Abortion Testimony free ebook:

"To live or to kill a life"

- Chapter One -

 

 

 

CHAPTER 1

Behind the window-panes I find myself staring at the sky and contemplating its vastness and the colours of its sunsets, never to be the same again. Playful and melancholy, the sky seems to reflect the mood of my soul. Today the sky is sad, too, and reflects all my thoughts and images I entrusted it with.
Once again, I think about my life and of all the experiences I’ve had to face and that have left a bitter mark, experiences which have been difficult to overcome, but that I’ve never been able to avoid. I fought my mother’s battle against leukaemia, which appeared in its most acute form, the bone marrow transplant she decided to undergo with the probability, indeed the almost certainty, that she would never come back home. Days and days of waiting, of aggressive therapies, of joy for her brief returns to her family, of kisses stolen from her when, her being kept in isolation, I was allowed to come close to her only after adopting the appropriate precautions (even being close to her was denied to me) and, eventually, the fulfilment of our hopes.
I have seen my teacher dying of a tumour and my dearest friend Francesco, only a few years older than I. A newborn cousin and uncle Matteo, too consumed with illness. I no longer have my maternal grandparents, who used to be strong points of reference in my existence and an endless source of love, which survived time and the forced separation...
I find myself listening to a song or remembering a fragment of the past spent together and I still feel deeply moved, I still cry in silence, I still look for them, I still suffer... A huge sense of impotence overcame me for not having been able to relieve their suffering or keep them with me forever, for not having been able to give them anything but my company, my smiles and 


my love. “This is life and God’s will,” I have continually repeated to myself to find the strength to help me accept everything.
The atmosphere I was breathing in my house was not happy, either: The continuous arguments between my parents, between myself and my father, had upset me for many years until a few months ago, when I witnessed an unhoped-for family reunion (my father had gone to live at my grandparents’) and I started to enjoy the company of two parents who were so much in love as I had never seen them before.
And what about my disappointments? I’ve had so many! Like everyone else, after all.
Yet, in every recalled circumstance, I have fought, I have tried to be brave, to display true grit and, above all, I have never lost either my optimism or my love for life.
But there is a place in my heart which it is impossible for someone to know, not even if he wanted to. I did not know it existed and it came up when I decided to accept the meanest and most gruesome compromise of my life: to reject the Love of my child by taking away its life in exchange for my freedom and peace, or so I thought. But what peace! What freedom! Wounds heal, disappointments can be overcome... Whereas, now, I have been trapped by regret because I did not have the patience to reflect and understand what would have been right for me and for my child. It is a remorse that weighs and crushes like a boulder.
On November 2nd, 2006 I came across hell...
A little longer than a year has gone by since that cursed day, and yet I go through every moment again with painful lucidity; every time, a renewed suffering causes me unspeakable pain.



The more I try to forget , the stronger the memory. It thunders in my heart and I alone can listen to it, because I alone know what happened in that hospital, when I couldn’t even invoke God’s mercy, because I was unworthy of his mercy. I knew I was sinning, but only now I do realize that I killed. Myself of all people, considered to be sweet, sensible and sensitive by everyone, I killed my child – because this is what it is about. Myself, who should have protected it, I was instead its executioner...
I couldn’t have known how true the words of my friend Liliana would become. After I told her about my decision, she had mentioned these words more than once: “Think about it. You won’t be able to go back...”
I knew very well it was not about an “agglomerate of cells”. During a lesson of forensic medicine at my University, I saw with my own eyes a tiny embryo just one month old extracted from a deceased woman who did not know she was pregnant.

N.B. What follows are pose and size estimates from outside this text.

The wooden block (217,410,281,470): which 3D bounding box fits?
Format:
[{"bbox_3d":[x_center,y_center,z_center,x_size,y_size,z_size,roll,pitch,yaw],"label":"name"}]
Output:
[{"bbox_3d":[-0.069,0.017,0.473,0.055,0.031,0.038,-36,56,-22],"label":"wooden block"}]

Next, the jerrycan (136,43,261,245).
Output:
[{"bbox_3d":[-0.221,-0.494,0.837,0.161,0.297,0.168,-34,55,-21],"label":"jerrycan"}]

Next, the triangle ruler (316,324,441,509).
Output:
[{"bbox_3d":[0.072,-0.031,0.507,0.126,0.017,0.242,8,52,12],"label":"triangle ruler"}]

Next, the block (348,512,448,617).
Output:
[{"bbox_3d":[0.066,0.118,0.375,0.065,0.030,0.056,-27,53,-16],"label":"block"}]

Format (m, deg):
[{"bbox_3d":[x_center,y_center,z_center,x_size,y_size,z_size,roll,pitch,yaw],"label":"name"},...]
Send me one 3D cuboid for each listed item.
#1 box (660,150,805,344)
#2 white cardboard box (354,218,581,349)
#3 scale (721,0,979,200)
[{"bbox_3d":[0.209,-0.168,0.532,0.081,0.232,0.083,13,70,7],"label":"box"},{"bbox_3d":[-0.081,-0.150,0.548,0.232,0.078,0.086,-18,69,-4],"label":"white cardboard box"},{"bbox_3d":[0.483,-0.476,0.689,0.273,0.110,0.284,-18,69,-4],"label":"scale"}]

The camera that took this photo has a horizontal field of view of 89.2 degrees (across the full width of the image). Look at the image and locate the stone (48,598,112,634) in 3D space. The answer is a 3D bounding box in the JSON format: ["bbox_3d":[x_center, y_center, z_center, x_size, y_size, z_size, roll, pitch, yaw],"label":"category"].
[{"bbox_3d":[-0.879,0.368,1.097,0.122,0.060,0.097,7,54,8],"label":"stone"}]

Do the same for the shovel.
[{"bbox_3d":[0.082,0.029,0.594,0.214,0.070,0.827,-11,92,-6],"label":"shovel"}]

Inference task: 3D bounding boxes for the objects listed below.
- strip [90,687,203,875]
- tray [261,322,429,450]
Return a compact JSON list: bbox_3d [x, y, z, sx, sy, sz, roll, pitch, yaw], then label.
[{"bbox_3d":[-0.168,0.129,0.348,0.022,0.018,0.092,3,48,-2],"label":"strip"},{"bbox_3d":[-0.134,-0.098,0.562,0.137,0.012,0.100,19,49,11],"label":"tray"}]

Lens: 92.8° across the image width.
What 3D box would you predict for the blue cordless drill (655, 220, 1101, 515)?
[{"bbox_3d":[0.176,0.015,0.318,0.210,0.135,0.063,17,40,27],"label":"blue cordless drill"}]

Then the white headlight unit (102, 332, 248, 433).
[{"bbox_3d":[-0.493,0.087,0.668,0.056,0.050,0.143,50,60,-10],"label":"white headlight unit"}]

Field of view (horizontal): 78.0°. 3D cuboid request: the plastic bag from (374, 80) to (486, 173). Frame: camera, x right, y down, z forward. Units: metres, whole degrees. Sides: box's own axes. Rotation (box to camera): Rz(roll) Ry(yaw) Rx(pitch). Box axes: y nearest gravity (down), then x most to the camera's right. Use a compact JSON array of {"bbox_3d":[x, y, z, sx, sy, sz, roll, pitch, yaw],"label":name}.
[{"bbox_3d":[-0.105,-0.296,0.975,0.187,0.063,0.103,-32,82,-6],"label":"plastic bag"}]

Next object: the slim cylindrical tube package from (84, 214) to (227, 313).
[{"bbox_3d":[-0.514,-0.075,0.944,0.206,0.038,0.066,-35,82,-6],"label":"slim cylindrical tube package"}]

My teacher at the time, who was strongly against abortion, had “preserved” it at the institute and had wished for everyone to see it so that they could realize the dishonesty of those who, because they are in favour of abortion, hide behind dishonest and false terminology. It was one of the most exciting and strongest emotions I had ever felt. Fantastic! The embryo, already formed, as small as a thumb, had a head, arms, tiny legs, mouth... Only the fingers were still stuck together, the eyes were closed and the sex unknown: in fact in its place there was a little hole. I told this story to everyone I met with a particular emphasis, mainly to spread the message that my teacher, during the lesson, had wanted to reaffirm in a loud voice, “Yes to life. No to abortion.”
How much tenderness the vision of that “puppy” – as I called it - had stirred up in me. “I would never do it. A baby, any moment God’s willing, would be a blessing!” This is what I said.

I have respected nothing of what I was.

I rejected what would have been my unconditional happiness. 
What is more loathsome than a mother who takes away, deliberately, the life of her own child, blood of her blood, flesh of her flesh?
Is there anything dirtier than me? I stained myself with MY CHILD’s blood because of a crime that I cannot undo.